Polar Coordinate function of a Straight Line

$x = r\cos \theta\\ y = r\sin\theta\\ 2x + 3y - 6 = 0\\ 2r\cos\theta + 3r\sin\theta = 6\\ r(2\cos\theta + 3\sin\theta) = 6$

Now I could say:

$r = \frac {6}{3\cos\theta + 2\sin\theta}$

and be done.

But I think that this is a little bit more informative:

$\sin (\arctan \frac ab) = \frac {a}{\sqrt {a^2 + b^2}}\\ \cos (\arctan \frac ab) = \frac {b}{\sqrt {a^2 + b^2}}$

$r\sqrt {2^2 + 3^2}(\sin (\arctan \frac{3}{2})\sin\theta + \cos(\arctan \frac 32)\cos\theta) = 6\\ r\sqrt {13}(\cos(\theta - \arctan \frac 32)) = 6\\ r\sqrt {13}(\cos(\theta - \arctan \frac 32)) = 6\\ r = \frac {6}{\sqrt {13}} \sec (\theta - \arctan \frac 32)$

As it gives the angle of rotation and the distance to the line.

In Cartesian coordinates, a straight line equation is $y=mx+b$ where is $m$ is a numerical slope and $b$ is a numerical $y$ intercept. Following rules for converting to polar coordinates, we let $x=r\cdot cos\theta$ and $y=r\cdot sin\theta$. Solve for $r$ $$\left\{ r=-\frac{b}{m\;\operatorname{cos}\left(\theta\right)-\operatorname{sin}\left(\theta\right)}\right\}$$

I typically use $0\le\theta\le 2\pi$ The idea of graphing a line in polar coordinates is more of a curiosity to me than anything practical. In Geogebra, (for example) there is not really a polar graphing system, but we can plot a polar equation by conversion to cartesian. that is, $x=r(\theta)\cos\theta$ and $y=r(\theta)\sin\theta$. Geogebra then superimposes a polar grid and viola it looks like we have graphed a polar equation.
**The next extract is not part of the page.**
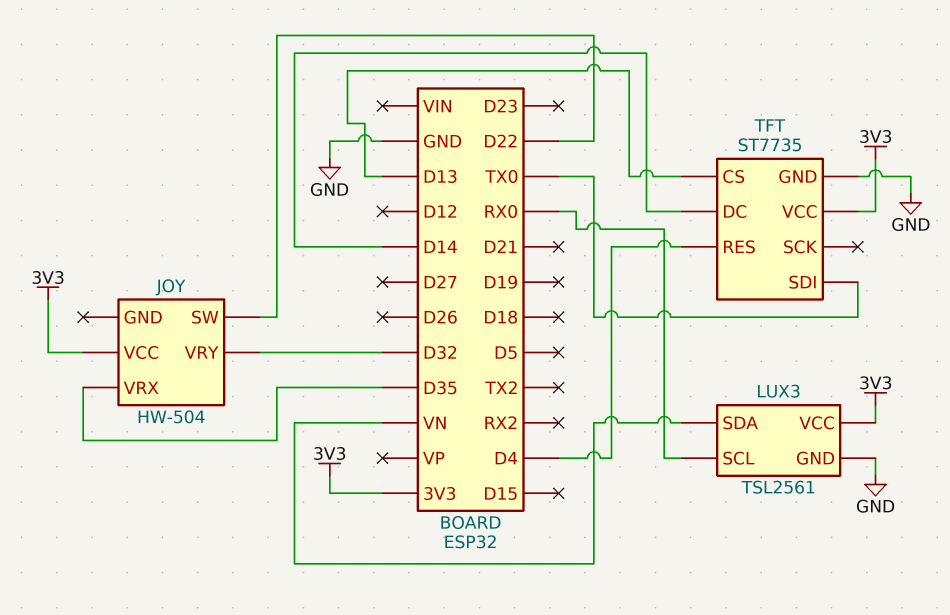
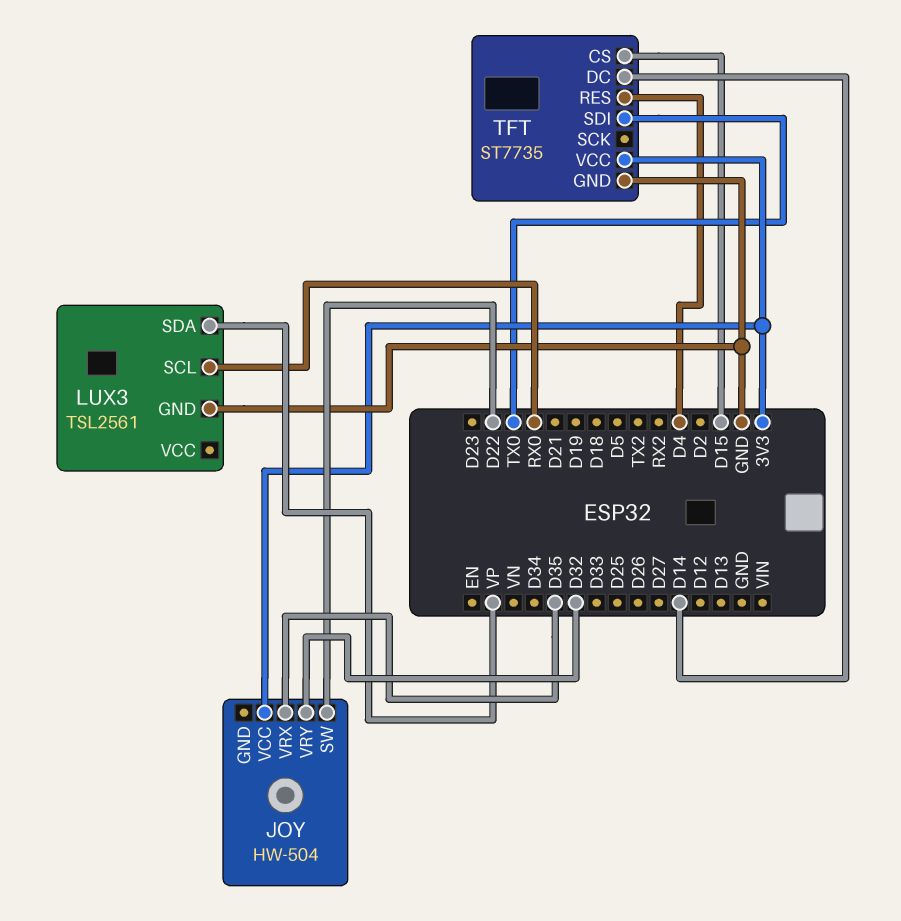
LUX3 pin SDA: VN -> VP
LUX3 pin VCC: 3V3 -> none
TFT pin CS: D13 -> D15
So... No real restriction on $r$, except that $\theta$ will have to have exceedingly high precision at certain points in its range or you will jump over the large values of $r(\theta)$. I would have to play with this awhile to give you any better answer.

The straight line through $(0,2)\text{ and } (3,0)$ has equation $$y=-\frac{2}{3}x+2$$ Since the the polar coordinates $(r,\alpha)$ correspond to $(r\sin\alpha,r\cos\alpha)$ this translates to $$ -\frac{2}{3}r\cos\alpha = r\sin\alpha+2$$

It only remains to solve for $r$.